The Sydney Mail Weekly recorded on August 1, 1923, the death of Thomas Francis Willis, age 66 years, known throughout the country as "Milroy"of the Sydney Mail.
It is noted that the Mail had seen the last of its veteran staff writer, a giant in build, who was one of the most remarkable and picturesque members of literary and sporting circles.
He was well known and will be remembered in many parts of Australia particularly in New South Wales and Queensland.
Tom Willis was born in Mudgee in 1857, being the son of John Willis and his wife Margaret Lehane. His father came from Parramatta to Mudgee, where he established himself as a blacksmith and veterinary farrier in the West Inn a growing business section of the town.
In this area were five hotels, at least three stores, a flour mill and a saddlery business. The Willis family lived on a property at the rear of the premises owned by Messrs Kelly and Guest.
Tom's father sold the blacksmithing business to G Hume and then left for San Francisco. He died in the United States.
Tom's early life was spent far from any educational facility. He was never in school for even one day. His mother gave him a simple education.
He was always a good reader, and studied works written by Dickens and Thackeray. Assisting in his father's blacksmith shop fostered his interest in horses.
As a teenager he was entrusted with the delivery, from near Mudgee, of some blood stock to Mount Cornish station in Central Queensland.
This venture as a youth began 20 years of rambling over New South Wales and Queensland particularly in its West and North which gave him a fund of knowledge that proved invaluable in his later career as a journalist. It created many friendships that remained until his end.
Naturally his love of horses which commenced assisting in his father blacksmith shop turned his attention to horse racing. He trained and raced his own horses successfully for many years.
On one occasion he travelled over 600 miles from meeting to meeting with a horse called Speculation winning all along the line. Altogether he won sixty races with him including the Challenge Cup at Randwick.
Tom soon became a competent judge of the fine points of a race horse. He sought the why and wherefore, and this lead him to study the horse from a breeder's point of view.
Never satisfied with superficial knowledge, he pursued his enquiries and research as he became a recognised authority. Thus his knowledge was sought by owners who were intent of winning fame on the turf.
His admiration for a man who raced good horses made him a strong friend of James McGill. During their association on turf matters the royal blues of the McGill stable had a phenomenal run of success. McGill knowing of Toms knowledge of breeding asked him to select a mate for his mare Oliver Branch.

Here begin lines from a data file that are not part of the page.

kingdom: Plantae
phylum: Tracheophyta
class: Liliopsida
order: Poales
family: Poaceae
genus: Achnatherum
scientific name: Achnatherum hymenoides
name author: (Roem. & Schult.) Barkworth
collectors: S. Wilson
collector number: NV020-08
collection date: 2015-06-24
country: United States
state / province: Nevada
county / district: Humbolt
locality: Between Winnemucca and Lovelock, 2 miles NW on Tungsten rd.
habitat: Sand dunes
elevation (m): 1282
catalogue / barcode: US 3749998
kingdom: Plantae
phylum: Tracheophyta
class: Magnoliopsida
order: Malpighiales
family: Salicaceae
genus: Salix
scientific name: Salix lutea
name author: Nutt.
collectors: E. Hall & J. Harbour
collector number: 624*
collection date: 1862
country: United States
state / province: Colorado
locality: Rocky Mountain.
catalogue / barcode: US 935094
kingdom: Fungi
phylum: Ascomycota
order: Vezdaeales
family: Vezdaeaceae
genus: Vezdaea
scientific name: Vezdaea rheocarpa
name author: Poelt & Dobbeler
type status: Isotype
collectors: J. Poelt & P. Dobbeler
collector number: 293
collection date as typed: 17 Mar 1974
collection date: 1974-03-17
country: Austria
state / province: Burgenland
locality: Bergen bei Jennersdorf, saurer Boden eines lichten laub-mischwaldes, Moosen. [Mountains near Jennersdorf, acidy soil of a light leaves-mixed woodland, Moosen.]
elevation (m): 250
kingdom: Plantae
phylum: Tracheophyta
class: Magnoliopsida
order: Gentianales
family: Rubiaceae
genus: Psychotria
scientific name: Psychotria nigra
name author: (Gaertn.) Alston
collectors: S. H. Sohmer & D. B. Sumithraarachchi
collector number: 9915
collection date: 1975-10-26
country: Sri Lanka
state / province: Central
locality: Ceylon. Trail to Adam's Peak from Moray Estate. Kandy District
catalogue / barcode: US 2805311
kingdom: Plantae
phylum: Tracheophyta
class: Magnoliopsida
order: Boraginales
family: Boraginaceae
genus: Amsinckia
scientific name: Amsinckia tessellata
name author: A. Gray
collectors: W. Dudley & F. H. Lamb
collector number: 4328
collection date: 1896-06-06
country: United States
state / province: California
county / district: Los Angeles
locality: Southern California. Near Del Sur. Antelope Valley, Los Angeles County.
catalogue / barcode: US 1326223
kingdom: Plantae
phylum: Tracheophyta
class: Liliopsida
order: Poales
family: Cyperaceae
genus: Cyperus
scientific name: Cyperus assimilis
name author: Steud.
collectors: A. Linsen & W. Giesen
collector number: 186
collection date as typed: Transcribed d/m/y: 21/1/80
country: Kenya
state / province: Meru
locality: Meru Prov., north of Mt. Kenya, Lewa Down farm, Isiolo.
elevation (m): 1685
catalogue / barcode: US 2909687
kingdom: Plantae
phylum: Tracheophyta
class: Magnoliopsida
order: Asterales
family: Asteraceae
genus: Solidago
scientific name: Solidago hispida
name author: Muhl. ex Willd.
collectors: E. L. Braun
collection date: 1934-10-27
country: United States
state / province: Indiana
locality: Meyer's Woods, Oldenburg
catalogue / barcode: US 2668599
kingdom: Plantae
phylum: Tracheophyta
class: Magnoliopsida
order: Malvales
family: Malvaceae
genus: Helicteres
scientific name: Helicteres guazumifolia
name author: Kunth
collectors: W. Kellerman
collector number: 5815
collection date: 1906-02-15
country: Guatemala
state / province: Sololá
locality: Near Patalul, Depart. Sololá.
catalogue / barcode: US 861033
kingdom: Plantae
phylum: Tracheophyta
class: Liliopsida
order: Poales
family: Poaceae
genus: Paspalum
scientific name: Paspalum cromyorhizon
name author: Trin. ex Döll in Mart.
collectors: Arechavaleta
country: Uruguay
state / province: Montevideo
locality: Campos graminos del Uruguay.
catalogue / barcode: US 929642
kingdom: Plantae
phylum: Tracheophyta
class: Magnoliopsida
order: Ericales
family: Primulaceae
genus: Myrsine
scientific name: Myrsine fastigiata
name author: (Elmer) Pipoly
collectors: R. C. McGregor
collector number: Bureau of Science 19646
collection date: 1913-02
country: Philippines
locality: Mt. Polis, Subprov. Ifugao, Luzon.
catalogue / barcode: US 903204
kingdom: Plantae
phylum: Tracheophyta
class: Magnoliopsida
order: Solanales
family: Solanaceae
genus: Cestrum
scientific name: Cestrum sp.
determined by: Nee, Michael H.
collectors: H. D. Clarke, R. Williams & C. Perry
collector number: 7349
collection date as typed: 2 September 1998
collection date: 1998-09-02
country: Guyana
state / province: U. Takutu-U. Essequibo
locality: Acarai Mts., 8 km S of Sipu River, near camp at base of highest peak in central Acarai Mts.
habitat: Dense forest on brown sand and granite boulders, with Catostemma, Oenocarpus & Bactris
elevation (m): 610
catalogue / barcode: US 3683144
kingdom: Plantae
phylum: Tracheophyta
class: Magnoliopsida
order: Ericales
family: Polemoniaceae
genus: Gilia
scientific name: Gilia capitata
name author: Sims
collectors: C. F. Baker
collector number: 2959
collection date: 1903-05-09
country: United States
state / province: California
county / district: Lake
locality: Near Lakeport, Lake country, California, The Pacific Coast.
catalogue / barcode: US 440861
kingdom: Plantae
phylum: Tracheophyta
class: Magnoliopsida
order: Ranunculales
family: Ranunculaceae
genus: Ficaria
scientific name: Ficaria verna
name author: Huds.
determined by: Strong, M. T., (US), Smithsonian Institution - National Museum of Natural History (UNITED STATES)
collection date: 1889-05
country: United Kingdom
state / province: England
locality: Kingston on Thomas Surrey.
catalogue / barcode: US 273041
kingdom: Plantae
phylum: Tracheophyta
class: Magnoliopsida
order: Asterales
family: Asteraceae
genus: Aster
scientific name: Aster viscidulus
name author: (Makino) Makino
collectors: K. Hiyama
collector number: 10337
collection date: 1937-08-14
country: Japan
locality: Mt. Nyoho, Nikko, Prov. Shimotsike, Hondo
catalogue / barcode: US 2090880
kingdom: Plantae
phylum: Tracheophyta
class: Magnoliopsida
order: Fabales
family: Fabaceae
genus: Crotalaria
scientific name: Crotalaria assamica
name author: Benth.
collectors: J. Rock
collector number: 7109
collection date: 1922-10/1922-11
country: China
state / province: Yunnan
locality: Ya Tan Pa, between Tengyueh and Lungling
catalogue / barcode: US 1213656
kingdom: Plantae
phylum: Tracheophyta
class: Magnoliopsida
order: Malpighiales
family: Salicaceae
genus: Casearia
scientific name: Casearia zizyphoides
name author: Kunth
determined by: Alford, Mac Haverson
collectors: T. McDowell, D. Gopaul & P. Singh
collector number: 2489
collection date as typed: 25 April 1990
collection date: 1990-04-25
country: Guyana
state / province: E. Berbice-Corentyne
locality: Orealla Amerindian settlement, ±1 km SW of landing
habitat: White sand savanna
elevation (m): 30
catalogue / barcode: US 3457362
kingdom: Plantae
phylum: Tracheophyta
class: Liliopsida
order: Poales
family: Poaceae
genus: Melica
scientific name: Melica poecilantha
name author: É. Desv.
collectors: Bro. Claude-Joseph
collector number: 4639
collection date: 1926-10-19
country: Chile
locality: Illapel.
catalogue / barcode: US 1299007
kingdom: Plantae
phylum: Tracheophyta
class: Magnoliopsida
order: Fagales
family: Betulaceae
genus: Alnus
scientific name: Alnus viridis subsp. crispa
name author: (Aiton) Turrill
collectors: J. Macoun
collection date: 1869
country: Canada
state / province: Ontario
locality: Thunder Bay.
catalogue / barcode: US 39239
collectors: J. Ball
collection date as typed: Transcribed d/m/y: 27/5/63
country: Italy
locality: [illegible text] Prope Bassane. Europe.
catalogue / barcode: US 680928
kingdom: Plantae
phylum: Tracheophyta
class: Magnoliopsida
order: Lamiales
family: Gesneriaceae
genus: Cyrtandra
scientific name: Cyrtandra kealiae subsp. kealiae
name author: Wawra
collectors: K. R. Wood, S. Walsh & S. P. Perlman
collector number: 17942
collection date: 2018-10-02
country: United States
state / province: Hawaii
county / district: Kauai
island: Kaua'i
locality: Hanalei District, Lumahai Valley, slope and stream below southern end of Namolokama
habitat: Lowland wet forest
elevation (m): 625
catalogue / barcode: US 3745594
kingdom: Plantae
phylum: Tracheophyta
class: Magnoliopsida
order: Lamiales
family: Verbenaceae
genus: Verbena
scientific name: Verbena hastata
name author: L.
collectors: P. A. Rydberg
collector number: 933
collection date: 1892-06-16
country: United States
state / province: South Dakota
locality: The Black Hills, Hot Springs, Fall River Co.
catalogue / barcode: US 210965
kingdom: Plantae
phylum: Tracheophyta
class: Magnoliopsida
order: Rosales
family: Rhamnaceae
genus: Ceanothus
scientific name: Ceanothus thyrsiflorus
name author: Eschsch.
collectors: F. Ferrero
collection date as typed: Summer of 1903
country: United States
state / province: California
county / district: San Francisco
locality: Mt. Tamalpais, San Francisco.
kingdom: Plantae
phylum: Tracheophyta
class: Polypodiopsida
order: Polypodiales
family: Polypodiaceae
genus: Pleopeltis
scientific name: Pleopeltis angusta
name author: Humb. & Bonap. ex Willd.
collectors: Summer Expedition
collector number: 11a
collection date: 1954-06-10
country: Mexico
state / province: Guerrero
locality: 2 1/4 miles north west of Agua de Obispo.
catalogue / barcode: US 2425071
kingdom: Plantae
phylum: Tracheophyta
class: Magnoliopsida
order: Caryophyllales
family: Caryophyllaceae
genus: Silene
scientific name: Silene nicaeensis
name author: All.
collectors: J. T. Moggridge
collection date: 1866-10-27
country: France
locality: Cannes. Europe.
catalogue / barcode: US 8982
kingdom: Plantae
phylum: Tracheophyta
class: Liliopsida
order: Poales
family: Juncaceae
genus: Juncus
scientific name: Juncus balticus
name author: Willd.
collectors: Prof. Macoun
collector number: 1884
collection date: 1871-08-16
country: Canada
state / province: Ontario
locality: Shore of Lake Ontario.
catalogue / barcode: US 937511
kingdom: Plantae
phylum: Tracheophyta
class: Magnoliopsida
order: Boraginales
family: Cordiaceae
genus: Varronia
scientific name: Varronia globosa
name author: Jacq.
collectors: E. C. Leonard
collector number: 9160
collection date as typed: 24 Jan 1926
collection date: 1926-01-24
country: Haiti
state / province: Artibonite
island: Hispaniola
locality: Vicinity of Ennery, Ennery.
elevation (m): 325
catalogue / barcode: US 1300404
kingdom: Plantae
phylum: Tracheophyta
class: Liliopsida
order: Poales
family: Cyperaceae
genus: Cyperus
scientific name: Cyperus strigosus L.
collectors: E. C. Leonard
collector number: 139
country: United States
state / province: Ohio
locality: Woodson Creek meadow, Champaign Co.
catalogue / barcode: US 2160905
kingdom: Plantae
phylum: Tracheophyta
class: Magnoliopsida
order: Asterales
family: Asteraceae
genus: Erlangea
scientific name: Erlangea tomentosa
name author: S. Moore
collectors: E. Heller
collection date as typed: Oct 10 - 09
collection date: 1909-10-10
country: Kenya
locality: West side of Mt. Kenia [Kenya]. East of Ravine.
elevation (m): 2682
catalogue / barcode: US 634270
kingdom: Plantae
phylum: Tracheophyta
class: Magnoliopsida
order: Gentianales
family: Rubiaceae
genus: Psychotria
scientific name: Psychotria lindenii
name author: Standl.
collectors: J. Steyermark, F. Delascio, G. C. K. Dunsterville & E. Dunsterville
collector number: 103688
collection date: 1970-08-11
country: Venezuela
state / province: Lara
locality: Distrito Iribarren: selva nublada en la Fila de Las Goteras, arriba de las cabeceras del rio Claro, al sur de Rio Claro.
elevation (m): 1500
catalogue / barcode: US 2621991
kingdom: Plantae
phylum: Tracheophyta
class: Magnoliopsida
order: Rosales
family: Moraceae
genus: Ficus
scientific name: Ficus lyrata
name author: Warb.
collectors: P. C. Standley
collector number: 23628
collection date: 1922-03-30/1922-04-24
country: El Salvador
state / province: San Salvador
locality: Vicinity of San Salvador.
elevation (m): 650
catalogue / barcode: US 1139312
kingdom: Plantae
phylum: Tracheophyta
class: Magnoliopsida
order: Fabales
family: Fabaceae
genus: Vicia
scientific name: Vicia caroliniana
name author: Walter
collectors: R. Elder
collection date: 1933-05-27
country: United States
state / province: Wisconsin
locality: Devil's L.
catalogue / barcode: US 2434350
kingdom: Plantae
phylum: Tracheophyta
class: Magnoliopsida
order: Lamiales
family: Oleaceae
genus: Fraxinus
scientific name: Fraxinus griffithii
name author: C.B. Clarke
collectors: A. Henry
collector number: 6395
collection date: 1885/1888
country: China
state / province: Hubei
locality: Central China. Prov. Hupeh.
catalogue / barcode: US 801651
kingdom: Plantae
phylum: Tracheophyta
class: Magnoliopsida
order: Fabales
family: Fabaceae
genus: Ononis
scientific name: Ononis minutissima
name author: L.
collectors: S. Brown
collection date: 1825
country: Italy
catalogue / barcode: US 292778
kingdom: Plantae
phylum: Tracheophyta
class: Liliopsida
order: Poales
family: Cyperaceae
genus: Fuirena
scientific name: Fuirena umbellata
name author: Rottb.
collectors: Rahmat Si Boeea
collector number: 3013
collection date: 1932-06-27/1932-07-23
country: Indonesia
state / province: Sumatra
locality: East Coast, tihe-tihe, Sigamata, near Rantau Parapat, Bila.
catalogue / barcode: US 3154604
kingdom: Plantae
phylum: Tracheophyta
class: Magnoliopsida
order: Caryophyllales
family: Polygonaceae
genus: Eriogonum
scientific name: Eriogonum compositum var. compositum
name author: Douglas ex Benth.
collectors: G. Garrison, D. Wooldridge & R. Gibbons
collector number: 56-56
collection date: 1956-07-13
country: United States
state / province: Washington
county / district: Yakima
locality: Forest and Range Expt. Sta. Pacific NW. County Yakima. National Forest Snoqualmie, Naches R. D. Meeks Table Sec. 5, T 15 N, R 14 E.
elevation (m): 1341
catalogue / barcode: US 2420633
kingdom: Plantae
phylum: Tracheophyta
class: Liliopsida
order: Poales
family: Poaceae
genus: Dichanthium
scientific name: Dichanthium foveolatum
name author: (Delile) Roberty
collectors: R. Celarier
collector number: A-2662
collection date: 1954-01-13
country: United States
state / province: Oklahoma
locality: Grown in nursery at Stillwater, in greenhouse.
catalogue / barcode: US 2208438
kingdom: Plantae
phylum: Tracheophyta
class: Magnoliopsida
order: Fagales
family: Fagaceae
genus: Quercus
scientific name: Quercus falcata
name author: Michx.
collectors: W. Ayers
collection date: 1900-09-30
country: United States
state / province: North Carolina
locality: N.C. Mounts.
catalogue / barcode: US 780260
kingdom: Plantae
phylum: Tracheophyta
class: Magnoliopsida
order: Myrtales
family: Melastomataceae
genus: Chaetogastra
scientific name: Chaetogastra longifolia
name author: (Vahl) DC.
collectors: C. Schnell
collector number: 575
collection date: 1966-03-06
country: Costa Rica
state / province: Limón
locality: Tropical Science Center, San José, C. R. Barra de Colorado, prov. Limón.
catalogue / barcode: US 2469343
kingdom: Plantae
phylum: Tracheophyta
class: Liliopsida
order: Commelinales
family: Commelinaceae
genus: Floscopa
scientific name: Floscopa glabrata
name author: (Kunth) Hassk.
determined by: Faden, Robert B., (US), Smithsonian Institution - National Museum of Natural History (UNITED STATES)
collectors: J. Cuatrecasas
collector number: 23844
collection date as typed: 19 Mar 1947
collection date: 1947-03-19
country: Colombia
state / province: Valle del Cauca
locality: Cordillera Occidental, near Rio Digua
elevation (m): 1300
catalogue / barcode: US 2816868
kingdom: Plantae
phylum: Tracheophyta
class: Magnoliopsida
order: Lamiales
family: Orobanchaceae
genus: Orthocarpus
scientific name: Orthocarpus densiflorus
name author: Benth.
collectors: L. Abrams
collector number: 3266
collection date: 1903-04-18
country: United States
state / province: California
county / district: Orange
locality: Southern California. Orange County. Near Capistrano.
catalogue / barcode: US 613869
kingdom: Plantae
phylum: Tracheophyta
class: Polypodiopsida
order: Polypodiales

Acting on Tom's advice he sent his mare to Grafton and the result was Fitzgrafton, the greatest race horse Queensland ever had.
Whilst in Charters Towers, Tom married Amy Stacey. In 1897 Tom and his wife went to live in Sydney where he joined the Sydney Mail. For the next 26 years he wrote sporting article under the name "Milroy". His circle of readers extended all over Australia.
"Milroy" rarely missed attending the Annual Bligh Cup races at Mudgee, which often gave him the opportunity to attend the local horse stables in the district, including Turee. Widden, Havilah, Birganbil, Binnia and others.
Thomas Francis Willis, died on 28 July, 1923. At the time his daughter Lillian was 37 years and his son Norman, a sports writer, 35 years of age. Another son Sergt-Major William Keith Willis died of wounds in France in 1918.
A brother, William Nicholas was a member of the State Parliament for Bourke 1887 to 1894 and for Barwon from 1895 to 1904.